Nurses interviewed on the documentary said that, to their knowledge, the family never even sent the sisters a birthday or Christmas card.

The Queen Mother insists that it was “complicated” and that the five cousins “paid a terrible price” due to the abdication of King Edward VIII.

She argues that after she became the Queen, it meant her family had a direct bloodline to the monarchy and that if people knew about the mental disorders of her family, they would “question the integrity of the bloodline”.

The Queen Mother said: “Can you imagine the headlines if it got out? What people would say?

“The hereditary principle already hangs by such a precarious thread. Throw in mental illness and it’s over.

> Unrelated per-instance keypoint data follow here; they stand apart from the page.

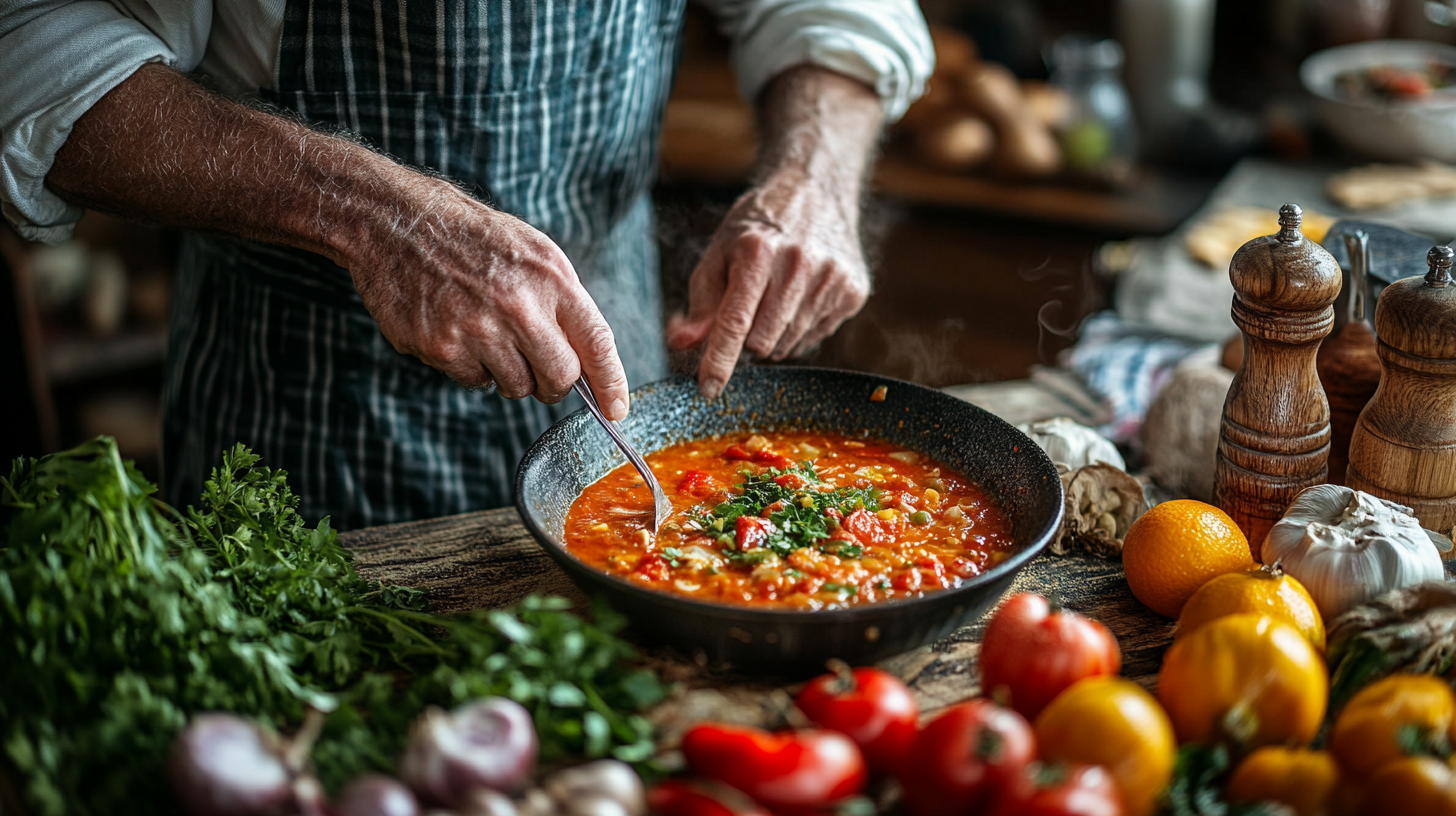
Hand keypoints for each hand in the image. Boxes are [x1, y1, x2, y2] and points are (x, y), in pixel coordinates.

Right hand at [347, 183, 630, 418]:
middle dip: (555, 385)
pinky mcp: (442, 346)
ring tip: (489, 335)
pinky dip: (472, 368)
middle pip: (560, 378)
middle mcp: (519, 306)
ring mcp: (479, 329)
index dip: (611, 384)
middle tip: (541, 373)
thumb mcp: (533, 253)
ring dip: (510, 374)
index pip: (597, 343)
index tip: (616, 410)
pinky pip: (475, 382)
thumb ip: (564, 304)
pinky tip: (459, 333)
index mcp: (551, 279)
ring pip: (518, 387)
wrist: (396, 222)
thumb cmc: (473, 239)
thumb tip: (590, 363)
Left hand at [666, 170, 869, 396]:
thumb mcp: (720, 253)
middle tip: (748, 311)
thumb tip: (682, 343)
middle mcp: (799, 265)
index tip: (708, 389)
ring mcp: (832, 279)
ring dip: (773, 338)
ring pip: (789, 345)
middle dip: (746, 341)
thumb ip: (702, 302)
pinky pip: (815, 338)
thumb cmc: (759, 226)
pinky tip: (799, 298)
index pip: (735, 322)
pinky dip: (799, 329)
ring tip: (774, 300)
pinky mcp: (853, 291)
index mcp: (758, 253)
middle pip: (762, 343)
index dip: (720, 361)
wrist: (815, 191)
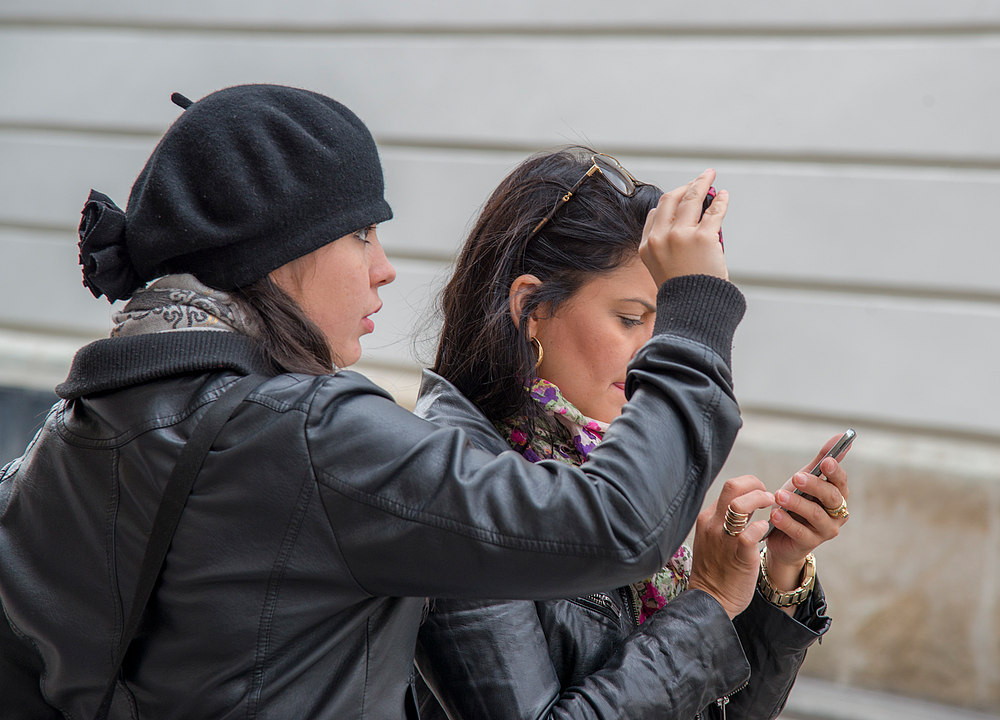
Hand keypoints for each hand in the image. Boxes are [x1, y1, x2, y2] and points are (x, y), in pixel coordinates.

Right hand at [638, 169, 728, 285]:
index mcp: (647, 246)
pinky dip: (720, 201)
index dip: (670, 203)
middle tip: (698, 181)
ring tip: (710, 176)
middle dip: (685, 187)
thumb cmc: (684, 293)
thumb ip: (668, 247)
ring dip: (702, 184)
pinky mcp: (702, 238)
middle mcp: (660, 238)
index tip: (682, 198)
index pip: (655, 214)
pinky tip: (723, 195)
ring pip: (691, 199)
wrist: (693, 309)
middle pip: (670, 200)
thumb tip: (689, 224)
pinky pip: (713, 212)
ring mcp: (681, 236)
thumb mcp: (664, 269)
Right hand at [689, 476, 773, 619]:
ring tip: (771, 507)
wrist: (709, 600)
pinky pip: (750, 532)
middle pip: (732, 487)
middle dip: (755, 485)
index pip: (728, 487)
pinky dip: (762, 527)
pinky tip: (766, 531)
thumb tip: (744, 504)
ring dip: (761, 501)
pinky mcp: (738, 556)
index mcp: (707, 518)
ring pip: (740, 505)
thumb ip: (723, 521)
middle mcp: (713, 525)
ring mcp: (724, 540)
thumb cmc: (714, 570)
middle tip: (768, 496)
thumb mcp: (711, 538)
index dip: (749, 485)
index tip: (760, 494)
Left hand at [765, 435, 851, 591]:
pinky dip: (787, 522)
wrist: (781, 536)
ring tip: (779, 495)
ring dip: (796, 503)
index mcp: (838, 495)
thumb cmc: (795, 503)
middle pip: (831, 498)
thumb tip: (840, 436)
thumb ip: (820, 460)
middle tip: (796, 477)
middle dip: (814, 486)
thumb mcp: (805, 480)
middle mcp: (837, 513)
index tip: (825, 462)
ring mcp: (825, 530)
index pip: (841, 481)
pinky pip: (800, 532)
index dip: (834, 472)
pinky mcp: (809, 544)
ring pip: (815, 515)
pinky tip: (774, 514)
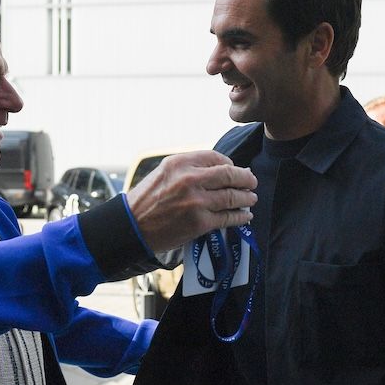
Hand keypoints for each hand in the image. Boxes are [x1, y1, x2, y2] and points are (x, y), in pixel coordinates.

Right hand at [126, 151, 256, 253]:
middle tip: (252, 182)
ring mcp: (196, 201)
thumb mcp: (164, 172)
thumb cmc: (147, 199)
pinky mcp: (200, 222)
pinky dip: (240, 217)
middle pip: (229, 175)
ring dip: (246, 198)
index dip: (230, 164)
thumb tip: (220, 169)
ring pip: (232, 196)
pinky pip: (227, 217)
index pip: (215, 157)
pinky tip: (245, 216)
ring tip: (251, 199)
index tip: (235, 170)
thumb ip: (189, 168)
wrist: (132, 226)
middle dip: (245, 178)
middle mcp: (189, 179)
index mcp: (180, 162)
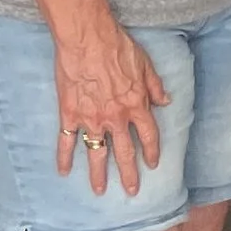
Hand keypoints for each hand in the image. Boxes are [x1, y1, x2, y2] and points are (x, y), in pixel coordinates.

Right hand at [53, 11, 169, 194]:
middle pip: (125, 152)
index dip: (152, 151)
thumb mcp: (145, 64)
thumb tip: (166, 101)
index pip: (148, 135)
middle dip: (129, 173)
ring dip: (98, 174)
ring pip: (96, 153)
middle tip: (131, 191)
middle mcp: (115, 118)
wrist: (87, 39)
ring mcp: (91, 119)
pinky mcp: (70, 114)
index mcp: (136, 105)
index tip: (152, 164)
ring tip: (100, 191)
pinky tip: (63, 171)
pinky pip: (66, 141)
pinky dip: (63, 157)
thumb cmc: (117, 46)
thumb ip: (155, 86)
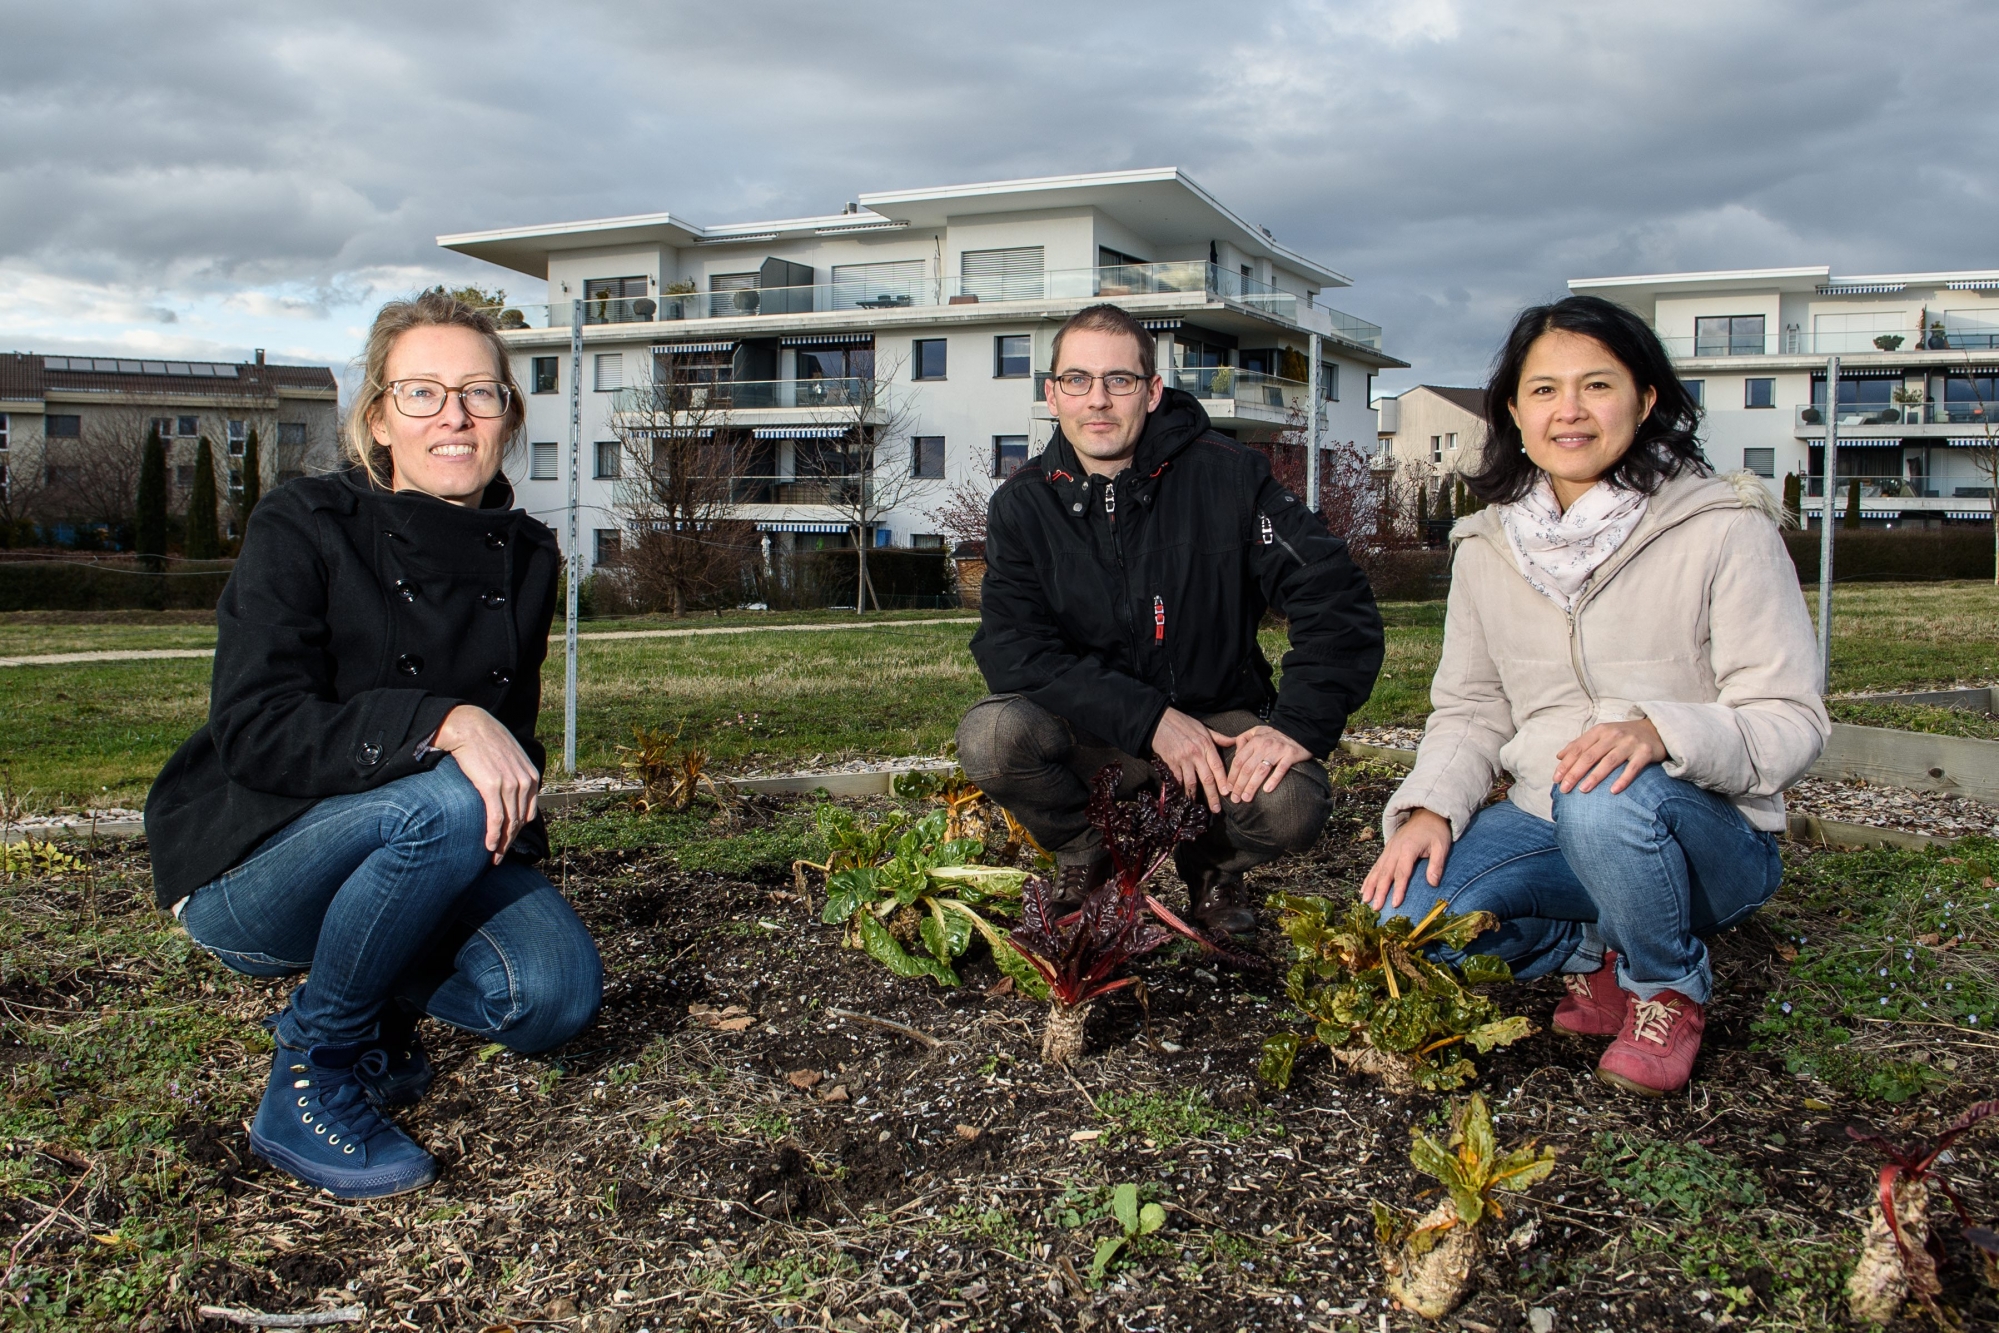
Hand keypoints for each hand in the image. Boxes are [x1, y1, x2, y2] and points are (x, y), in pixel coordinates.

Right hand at [433, 705, 540, 863]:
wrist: (468, 726)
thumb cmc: (485, 742)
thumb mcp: (510, 758)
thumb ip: (515, 775)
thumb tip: (509, 795)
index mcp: (531, 776)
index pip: (529, 812)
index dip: (518, 830)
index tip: (508, 842)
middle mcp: (525, 781)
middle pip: (520, 821)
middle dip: (510, 842)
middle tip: (500, 858)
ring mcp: (510, 784)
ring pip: (509, 823)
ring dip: (502, 844)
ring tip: (493, 858)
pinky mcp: (492, 786)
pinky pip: (496, 819)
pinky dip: (493, 836)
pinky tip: (488, 847)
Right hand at [1150, 707, 1229, 813]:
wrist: (1160, 721)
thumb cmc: (1183, 723)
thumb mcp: (1204, 728)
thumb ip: (1219, 738)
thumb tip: (1236, 741)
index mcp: (1206, 745)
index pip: (1218, 767)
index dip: (1223, 781)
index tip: (1228, 793)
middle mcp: (1196, 754)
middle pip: (1207, 778)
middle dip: (1212, 795)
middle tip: (1216, 809)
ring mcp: (1183, 759)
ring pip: (1191, 782)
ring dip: (1195, 796)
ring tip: (1198, 806)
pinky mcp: (1171, 763)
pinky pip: (1177, 779)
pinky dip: (1179, 789)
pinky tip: (1182, 797)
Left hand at [1212, 725, 1310, 803]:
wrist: (1299, 730)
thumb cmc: (1275, 734)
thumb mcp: (1257, 731)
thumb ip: (1243, 739)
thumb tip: (1234, 752)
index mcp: (1254, 741)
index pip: (1239, 760)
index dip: (1232, 775)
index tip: (1228, 788)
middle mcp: (1264, 746)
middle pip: (1248, 768)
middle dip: (1239, 785)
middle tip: (1235, 798)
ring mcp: (1277, 751)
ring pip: (1261, 771)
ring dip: (1252, 786)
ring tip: (1246, 798)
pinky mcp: (1290, 755)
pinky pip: (1280, 770)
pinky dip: (1273, 780)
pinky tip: (1266, 790)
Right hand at [1361, 808, 1452, 911]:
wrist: (1426, 813)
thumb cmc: (1435, 831)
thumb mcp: (1442, 846)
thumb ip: (1437, 865)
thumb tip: (1433, 883)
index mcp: (1408, 849)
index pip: (1402, 873)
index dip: (1398, 889)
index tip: (1395, 904)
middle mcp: (1395, 849)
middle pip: (1386, 873)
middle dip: (1379, 891)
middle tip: (1375, 907)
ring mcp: (1389, 849)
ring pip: (1377, 870)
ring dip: (1370, 886)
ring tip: (1365, 901)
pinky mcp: (1387, 850)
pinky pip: (1376, 866)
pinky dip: (1369, 878)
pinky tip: (1364, 889)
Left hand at [1554, 718, 1667, 795]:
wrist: (1655, 729)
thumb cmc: (1623, 735)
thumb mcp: (1601, 734)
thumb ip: (1580, 744)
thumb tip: (1559, 756)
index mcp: (1599, 731)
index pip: (1578, 748)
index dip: (1566, 764)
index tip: (1556, 779)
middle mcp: (1613, 735)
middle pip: (1590, 755)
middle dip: (1575, 773)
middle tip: (1564, 789)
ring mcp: (1629, 743)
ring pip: (1609, 761)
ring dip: (1595, 777)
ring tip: (1582, 790)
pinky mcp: (1645, 752)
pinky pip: (1633, 768)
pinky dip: (1622, 779)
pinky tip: (1613, 791)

“The idea that one family alone has the automatic birthright to the Crown is already so hard to justify.

“The gene pool of that family, it better have 100 percent purity.”

She claimed that there was already enough cause for concern on the Windsor side, with King George III famously suffering from mental illness, and the Queen’s uncle Prince John suffering from epilepsy and potentially autism.

When the story of Nerissa and Katharine was uncovered in 1987, Lord Clinton rejected the idea of a royal cover-up, claiming that the sisters’ mother ‒ his aunt Fenella ‒ was “a vague person” and may have accidentally completed the form for the Burke’s incorrectly.

However, this is considered unlikely as Burke’s included specific dates of death for both sisters.